When you're considering acquiring a business as part of your growth strategy or succession plan, you'll encounter numerous financial terms and acronyms. While you may be familiar with common business terms like COGS (Cost of Goods Sold) or EBITDA (Earnings Before Interest, Taxes, Depreciation, and Amortization), there are acquisition-specific metrics that are equally important to understand. One of the most critical is SDE – Seller Discretionary Earnings.
At GWCPA, we believe that building a multi-generational business legacy requires making informed decisions at every stage of your business journey. Understanding SDE is essential when evaluating a potential business acquisition, as it provides a clearer picture of what you're actually buying.
What Exactly Is Seller Discretionary Earnings?
Seller Discretionary Earnings represents the true operating cash flows available to a business owner after accounting for revenue, cost of sales, and overhead expenses. Unlike EBITDA, which is used in day-to-day operations, SDE is specifically designed to help potential buyers understand the actual financial benefit they might receive from acquiring a business.
Starting with operating net income, SDE typically adjusts for:
Owner's salary and benefits
Personal expenses run through the business
One-time or non-recurring expenses
Discretionary expenses that may not continue under new ownership
Calculating SDE: What Gets Added Back
To calculate SDE, you start with the business's EBITDA and then add back various discretionary expenses that the current owner has chosen to run through the business. These might include:
Owner's compensation and benefits
Family members on payroll
One-time legal or other non-operating expenses
Personal vehicle expenses
Cell phone plans
Excessive travel or entertainment expenses
Charitable donations
Other personal expenses run through the business
These adjustments help reveal the true earning potential of the business under new ownership.
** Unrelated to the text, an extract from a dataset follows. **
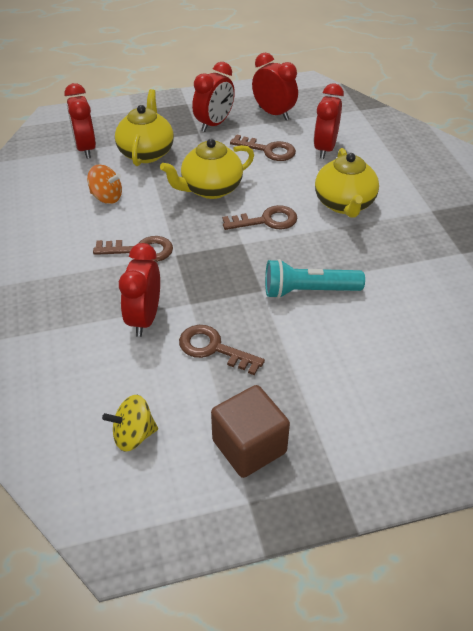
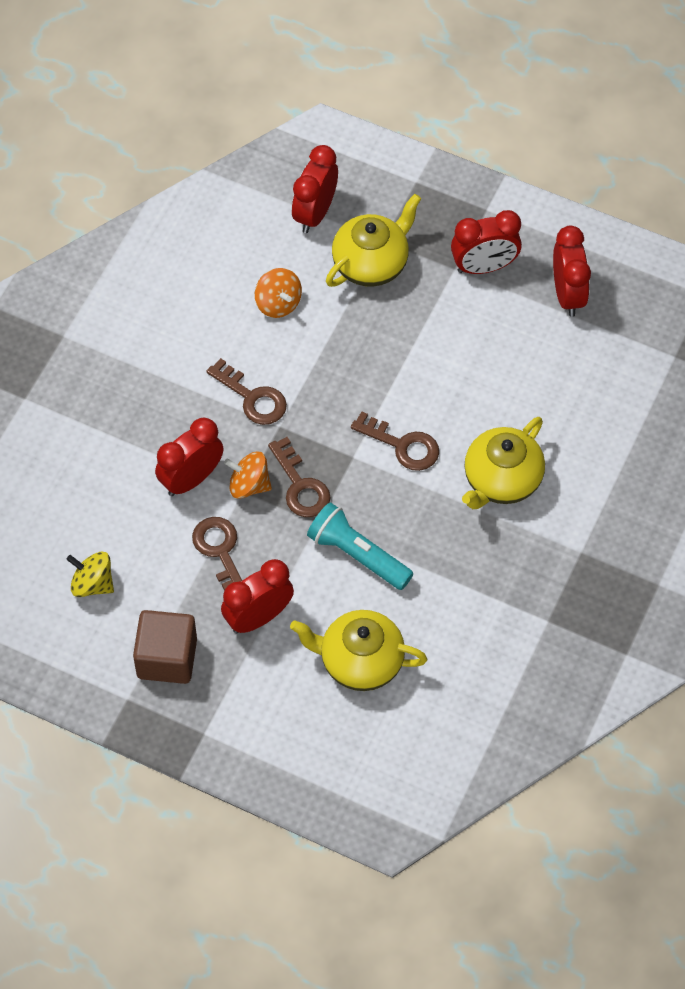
camera: 40 degrees right, 15 degrees up
yellow teapot [160,139,254,199] -> yellow teapot moved to [290,610,427,691]
brown key [230,134,296,161] -> brown key moved to [268,437,331,517]
red clock [314,83,344,159] -> red clock moved to [221,559,294,633]
none -> orange spinning top [224,452,272,499]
Why SDE Is Better Than EBITDA When Buying a Business
SDE provides a more accurate picture of what cash flow will be available to you as the new owner. This is crucial because this cash flow must:
Fund necessary capital expenditures for continued growth
Service any debt you take on to acquire the business
Cover your tax obligations
Provide your compensation or distributions
Understanding SDE helps you determine if the business can realistically meet these financial demands while still providing the return on investment you're seeking.
Looking Beyond the Numbers: Quality of Earnings
When evaluating a business acquisition, we recommend looking beyond a single year's SDE. A Quality of Earnings (QoE) analysis would examine:
3-5 years of financial data (ideally)
Growth patterns in both revenue and SDE
Comparison between financial statements and tax returns
Potential capital expenditure requirements
Non-ordinary events, e.g. Pre-COVID, COVID, and post-COVID performance
This deeper analysis helps reveal whether recent performance is sustainable or if there are underlying issues that might affect future earnings. At GWCPA, we can provide a buyer's side Quality of Earnings report for a potential acquisition to help you make your decision. Our team is dedicated to multi-generational succession planning, helping you understand metrics such as SDE so you can make informed decisions that will continue to build on a solid foundation.
Moving Forward with Confidence
The due diligence period in business acquisitions can move quickly—often just 30-45 days between the Letter of Intent (LOI) and the final decision. Having a clear understanding of SDE and an accompanying Quality of Earnings report can help you move forward with confidence, knowing you understand the performance of the business you're acquiring.